EXERCISES.
1. Can you rewrite the paragraph in the comment thread that begins "geeky guy: "We did a case" more briefly, keeping its main facts?
2. Could you restate the part of the comment thread that starts at "Posted by: Meanie" and ends after "smuggle nekkid monkeys.", renaming "monkeys" to "ferrets" throughout?
3. Can you answer these questions about the comment thread?
(a) What disease does the geeky guy say animals were affected with?
(b) According to one comment, what would the monkeys have been if they were in his back pockets?
(c) What date and time appear on the first "Posted by" line?

Posted by: crossgirl | September 26, 2006 at 02:29 PM
...and I need to dance.
Posted by: Lisa Bisa Fo Fisa | September 26, 2006 at 02:29 PM
I don't know HOW many times I'VE tried that line...it's never worked for me yet!
Posted by: russell | September 26, 2006 at 02:29 PM
>lights up a smoke<
Posted by: russell | September 26, 2006 at 02:30 PM
And "rescued" from his underwear would be right term.
Posted by: Lisa Bisa Fo Fisa | September 26, 2006 at 02:31 PM
YAY CH!
Posted by: Lisa Bisa Fo Fisa | September 26, 2006 at 02:31 PM
WOOO HOOO CH!! YAY!!
*touch my monkey*
Posted by: Siouxie | September 26, 2006 at 02:33 PM
".....and, no, I'm NOT happy to see you."
Posted by: Meanie the Blue | September 26, 2006 at 02:34 PM
geeky guy: "We did a case a number of years ago in which animals were affected with Exotic Newcastle disease — and that can wipe out an entire industry."
hot girl: "get lost freak."
geeky guy: "wait! what i meant to say is i have monkeys in my pants!"
Posted by: packsaddle | September 26, 2006 at 02:34 PM
If they were in his back pockets they would have been cheeky monkeys.
Posted by: Lisa Bisa Fo Fisa | September 26, 2006 at 02:38 PM
Spank it!
Posted by: estrogen centrale | September 26, 2006 at 02:38 PM
russell, you've just been telling the wrong chics.
Posted by: crossgirl | September 26, 2006 at 02:38 PM
Men smuggled monkeys in pants
Well, yeah. Who wants to smuggle nekkid monkeys.

EXTRACTED INFORMATION.
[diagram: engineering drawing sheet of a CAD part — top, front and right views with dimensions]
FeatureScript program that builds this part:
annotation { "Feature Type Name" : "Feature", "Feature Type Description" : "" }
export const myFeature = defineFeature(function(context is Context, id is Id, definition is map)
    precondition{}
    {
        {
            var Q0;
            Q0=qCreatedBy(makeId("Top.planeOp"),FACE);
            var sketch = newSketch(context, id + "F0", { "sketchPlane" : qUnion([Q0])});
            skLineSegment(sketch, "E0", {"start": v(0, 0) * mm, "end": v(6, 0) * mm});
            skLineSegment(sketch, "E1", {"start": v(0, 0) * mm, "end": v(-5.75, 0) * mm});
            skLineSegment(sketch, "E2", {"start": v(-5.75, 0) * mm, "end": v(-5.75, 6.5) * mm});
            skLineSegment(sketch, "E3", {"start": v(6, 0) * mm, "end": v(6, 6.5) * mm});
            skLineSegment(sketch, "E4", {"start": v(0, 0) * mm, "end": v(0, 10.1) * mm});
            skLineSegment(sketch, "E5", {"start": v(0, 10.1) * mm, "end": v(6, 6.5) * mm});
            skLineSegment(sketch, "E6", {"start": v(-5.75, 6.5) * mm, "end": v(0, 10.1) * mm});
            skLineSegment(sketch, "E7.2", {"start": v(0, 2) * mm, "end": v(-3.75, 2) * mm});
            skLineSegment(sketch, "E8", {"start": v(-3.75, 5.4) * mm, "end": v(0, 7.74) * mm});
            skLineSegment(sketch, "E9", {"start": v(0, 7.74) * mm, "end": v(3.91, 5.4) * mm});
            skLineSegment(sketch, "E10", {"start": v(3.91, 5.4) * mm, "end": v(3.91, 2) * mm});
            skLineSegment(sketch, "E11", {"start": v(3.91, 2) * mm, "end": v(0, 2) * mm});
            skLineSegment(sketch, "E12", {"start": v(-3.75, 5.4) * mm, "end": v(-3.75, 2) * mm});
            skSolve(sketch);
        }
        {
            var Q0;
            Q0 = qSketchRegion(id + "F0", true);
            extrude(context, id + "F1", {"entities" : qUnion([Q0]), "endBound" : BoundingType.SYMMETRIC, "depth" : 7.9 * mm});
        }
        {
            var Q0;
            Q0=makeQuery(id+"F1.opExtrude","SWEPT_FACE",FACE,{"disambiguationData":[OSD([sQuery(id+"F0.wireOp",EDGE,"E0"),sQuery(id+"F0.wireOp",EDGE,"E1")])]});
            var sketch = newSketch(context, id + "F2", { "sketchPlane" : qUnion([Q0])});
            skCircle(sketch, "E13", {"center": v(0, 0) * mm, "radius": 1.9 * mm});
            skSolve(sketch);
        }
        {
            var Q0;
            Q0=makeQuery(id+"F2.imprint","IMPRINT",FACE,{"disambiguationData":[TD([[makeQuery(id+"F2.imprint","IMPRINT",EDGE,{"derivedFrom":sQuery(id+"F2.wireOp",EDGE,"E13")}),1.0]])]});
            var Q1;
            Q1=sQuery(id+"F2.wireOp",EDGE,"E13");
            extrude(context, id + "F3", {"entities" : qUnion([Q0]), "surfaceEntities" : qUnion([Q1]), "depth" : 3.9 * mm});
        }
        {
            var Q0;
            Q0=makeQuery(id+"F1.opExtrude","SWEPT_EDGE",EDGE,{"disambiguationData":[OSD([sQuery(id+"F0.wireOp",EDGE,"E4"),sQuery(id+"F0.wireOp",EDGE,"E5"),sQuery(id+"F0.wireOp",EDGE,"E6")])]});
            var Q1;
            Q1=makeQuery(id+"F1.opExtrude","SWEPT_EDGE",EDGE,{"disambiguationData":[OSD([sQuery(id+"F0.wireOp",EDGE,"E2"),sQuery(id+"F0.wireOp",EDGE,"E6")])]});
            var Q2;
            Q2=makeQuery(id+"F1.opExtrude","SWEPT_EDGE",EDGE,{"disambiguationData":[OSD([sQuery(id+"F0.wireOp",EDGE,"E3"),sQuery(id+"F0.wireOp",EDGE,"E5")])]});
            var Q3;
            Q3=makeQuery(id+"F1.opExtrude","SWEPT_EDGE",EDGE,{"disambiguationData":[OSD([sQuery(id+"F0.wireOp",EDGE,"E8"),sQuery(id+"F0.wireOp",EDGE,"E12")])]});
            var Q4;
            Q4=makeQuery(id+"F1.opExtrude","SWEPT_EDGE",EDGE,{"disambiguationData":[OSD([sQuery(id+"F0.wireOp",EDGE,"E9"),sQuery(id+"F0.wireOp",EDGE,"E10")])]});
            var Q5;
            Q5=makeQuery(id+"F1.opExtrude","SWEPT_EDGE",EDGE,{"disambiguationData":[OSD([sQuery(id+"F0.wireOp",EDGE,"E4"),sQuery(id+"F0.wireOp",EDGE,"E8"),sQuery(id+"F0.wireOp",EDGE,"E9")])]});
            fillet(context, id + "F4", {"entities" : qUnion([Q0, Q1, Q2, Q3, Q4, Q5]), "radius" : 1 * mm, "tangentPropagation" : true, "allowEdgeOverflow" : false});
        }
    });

TASK-BY-TASK OUTPUTS.
1. Geeky guy: Years ago we handled a case of animals with Exotic Newcastle disease, which can destroy an entire industry.

2.
Posted by: Meanie the Blue | September 26, 2006 at 02:34 PM
geeky guy: "We did a case a number of years ago in which animals were affected with Exotic Newcastle disease — and that can wipe out an entire industry."
hot girl: "get lost freak."
geeky guy: "wait! what i meant to say is i have ferrets in my pants!"
Posted by: packsaddle | September 26, 2006 at 02:34 PM
If they were in his back pockets they would have been cheeky ferrets.
Posted by: Lisa Bisa Fo Fisa | September 26, 2006 at 02:38 PM
Spank it!
Posted by: estrogen centrale | September 26, 2006 at 02:38 PM
russell, you've just been telling the wrong chics.
Posted by: crossgirl | September 26, 2006 at 02:38 PM
Men smuggled ferrets in pants
Well, yeah. Who wants to smuggle nekkid ferrets.

3.
(a) Exotic Newcastle disease
(b) Cheeky monkeys
(c) September 26, 2006 at 02:29 PM